# The problem:
Stop after the line containing "Table 2. The": print each line exactly from the first line of the listing up to that point.

# Supplied information:
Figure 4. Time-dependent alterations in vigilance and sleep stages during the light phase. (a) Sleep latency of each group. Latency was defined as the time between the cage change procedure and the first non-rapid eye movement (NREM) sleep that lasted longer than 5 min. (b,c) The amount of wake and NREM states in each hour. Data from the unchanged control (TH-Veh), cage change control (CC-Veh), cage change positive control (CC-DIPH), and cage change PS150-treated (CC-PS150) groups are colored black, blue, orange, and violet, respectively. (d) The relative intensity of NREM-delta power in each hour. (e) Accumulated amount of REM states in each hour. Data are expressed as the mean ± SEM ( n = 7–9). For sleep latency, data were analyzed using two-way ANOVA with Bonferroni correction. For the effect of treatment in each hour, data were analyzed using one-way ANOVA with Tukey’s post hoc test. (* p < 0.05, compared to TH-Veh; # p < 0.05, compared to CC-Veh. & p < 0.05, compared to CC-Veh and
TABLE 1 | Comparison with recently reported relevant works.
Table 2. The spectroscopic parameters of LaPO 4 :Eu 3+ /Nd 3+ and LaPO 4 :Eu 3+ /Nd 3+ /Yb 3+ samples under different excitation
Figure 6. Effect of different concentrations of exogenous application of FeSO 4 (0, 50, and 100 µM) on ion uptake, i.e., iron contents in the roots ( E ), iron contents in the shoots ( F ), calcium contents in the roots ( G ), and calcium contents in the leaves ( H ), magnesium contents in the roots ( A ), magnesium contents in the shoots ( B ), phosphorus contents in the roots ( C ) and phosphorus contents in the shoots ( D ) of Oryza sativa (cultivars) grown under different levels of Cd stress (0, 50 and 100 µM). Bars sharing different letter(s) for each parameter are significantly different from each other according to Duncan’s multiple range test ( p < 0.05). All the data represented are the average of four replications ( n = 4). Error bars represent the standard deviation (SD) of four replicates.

# Problem solution:
Figure 4. Time-dependent alterations in vigilance and sleep stages during the light phase. (a) Sleep latency of each group. Latency was defined as the time between the cage change procedure and the first non-rapid eye movement (NREM) sleep that lasted longer than 5 min. (b,c) The amount of wake and NREM states in each hour. Data from the unchanged control (TH-Veh), cage change control (CC-Veh), cage change positive control (CC-DIPH), and cage change PS150-treated (CC-PS150) groups are colored black, blue, orange, and violet, respectively. (d) The relative intensity of NREM-delta power in each hour. (e) Accumulated amount of REM states in each hour. Data are expressed as the mean ± SEM ( n = 7–9). For sleep latency, data were analyzed using two-way ANOVA with Bonferroni correction. For the effect of treatment in each hour, data were analyzed using one-way ANOVA with Tukey’s post hoc test. (* p < 0.05, compared to TH-Veh; # p < 0.05, compared to CC-Veh. & p < 0.05, compared to CC-Veh and
TABLE 1 | Comparison with recently reported relevant works.
Table 2. The spectroscopic parameters of LaPO 4 :Eu 3+ /Nd 3+ and LaPO 4 :Eu 3+ /Nd 3+ /Yb 3+ samples under different excitation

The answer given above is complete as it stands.